Run the following commands to clone the source repository and build the Docker image.
git clone git@github.com:apache/arrow-datafusion.git -b 5.1.0
cd arrow-datafusion
./dev/build-ballista-docker.sh
This will create an image with the tag ballista:0.6.0
.
Start a Scheduler¶
Start a scheduler using the following syntax:
docker run --network=host \
-d ballista:0.6.0 \
/scheduler --bind-port 50050
Run docker ps
to check that the process is running:
$ docker ps
CONTAINER ID IMAGE COMMAND CREATED STATUS PORTS NAMES
1f3f8b5ed93a ballista:0.6.0 "/scheduler --bind-p…" 2 seconds ago Up 1 second tender_archimedes
Run docker logs CONTAINER_ID
to check the output from the process:
$ docker logs 1f3f8b5ed93a
[2021-08-28T15:45:11Z INFO ballista_scheduler] Ballista v0.6.0 Scheduler listening on 0.0.0.0:50050
Start executors¶
Start one or more executor processes. Each executor process will need to listen on a different port.

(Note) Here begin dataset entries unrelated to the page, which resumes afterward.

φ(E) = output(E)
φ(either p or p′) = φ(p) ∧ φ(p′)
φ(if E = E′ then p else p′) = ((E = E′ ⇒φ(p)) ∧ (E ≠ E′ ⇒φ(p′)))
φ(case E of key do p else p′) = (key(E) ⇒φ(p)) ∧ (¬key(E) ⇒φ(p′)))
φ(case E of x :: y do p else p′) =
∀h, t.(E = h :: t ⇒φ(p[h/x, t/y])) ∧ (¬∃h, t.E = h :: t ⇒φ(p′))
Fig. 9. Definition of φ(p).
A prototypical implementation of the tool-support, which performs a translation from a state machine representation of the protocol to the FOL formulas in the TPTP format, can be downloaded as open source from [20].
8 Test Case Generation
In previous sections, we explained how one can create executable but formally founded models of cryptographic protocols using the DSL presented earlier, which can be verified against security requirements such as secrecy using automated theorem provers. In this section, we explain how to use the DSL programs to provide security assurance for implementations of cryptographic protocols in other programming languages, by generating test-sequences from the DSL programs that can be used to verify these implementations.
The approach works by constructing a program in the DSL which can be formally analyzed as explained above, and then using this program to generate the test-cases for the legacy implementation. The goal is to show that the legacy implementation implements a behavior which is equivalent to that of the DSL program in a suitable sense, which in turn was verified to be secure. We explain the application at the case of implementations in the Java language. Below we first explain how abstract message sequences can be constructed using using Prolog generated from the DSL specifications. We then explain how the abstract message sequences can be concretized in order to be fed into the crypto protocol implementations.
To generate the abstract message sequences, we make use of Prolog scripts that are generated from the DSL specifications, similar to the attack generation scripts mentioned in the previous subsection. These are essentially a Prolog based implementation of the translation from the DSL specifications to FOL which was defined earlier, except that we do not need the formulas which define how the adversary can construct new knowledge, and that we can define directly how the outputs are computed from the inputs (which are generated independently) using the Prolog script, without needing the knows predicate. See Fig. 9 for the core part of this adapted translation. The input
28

docker run --network=host \
-d ballista:0.6.0 \
/executor --external-host localhost --bind-port 50051
Use docker ps
to check that both the scheduer and executor(s) are now running:
$ docker ps
CONTAINER ID IMAGE COMMAND CREATED STATUS PORTS NAMES
7c6941bb8dc0 ballista:0.6.0 "/executor --externa…" 3 seconds ago Up 2 seconds tender_goldberg
1f3f8b5ed93a ballista:0.6.0 "/scheduler --bind-p…" 50 seconds ago Up 49 seconds tender_archimedes
Use docker logs CONTAINER_ID
to check the output from the executor(s):
$ docker logs 7c6941bb8dc0
[2021-08-28T15:45:58Z INFO ballista_executor] Running with config:
[2021-08-28T15:45:58Z INFO ballista_executor] work_dir: /tmp/.tmpeyEM76
[2021-08-28T15:45:58Z INFO ballista_executor] concurrent_tasks: 4
[2021-08-28T15:45:58Z INFO ballista_executor] Ballista v0.6.0 Rust Executor listening on 0.0.0.0:50051
Using etcd as backing store¶
NOTE: This functionality is currently experimental
Ballista can optionally use etcd as a backing store for the scheduler. Use the following commands to launch the scheduler with this option enabled.
docker run --network=host \
-d ballista:0.6.0 \
/scheduler --bind-port 50050 \
--config-backend etcd \
--etcd-urls etcd:2379
Please refer to the etcd web site for installation instructions. Etcd version 3.4.9 or later is recommended.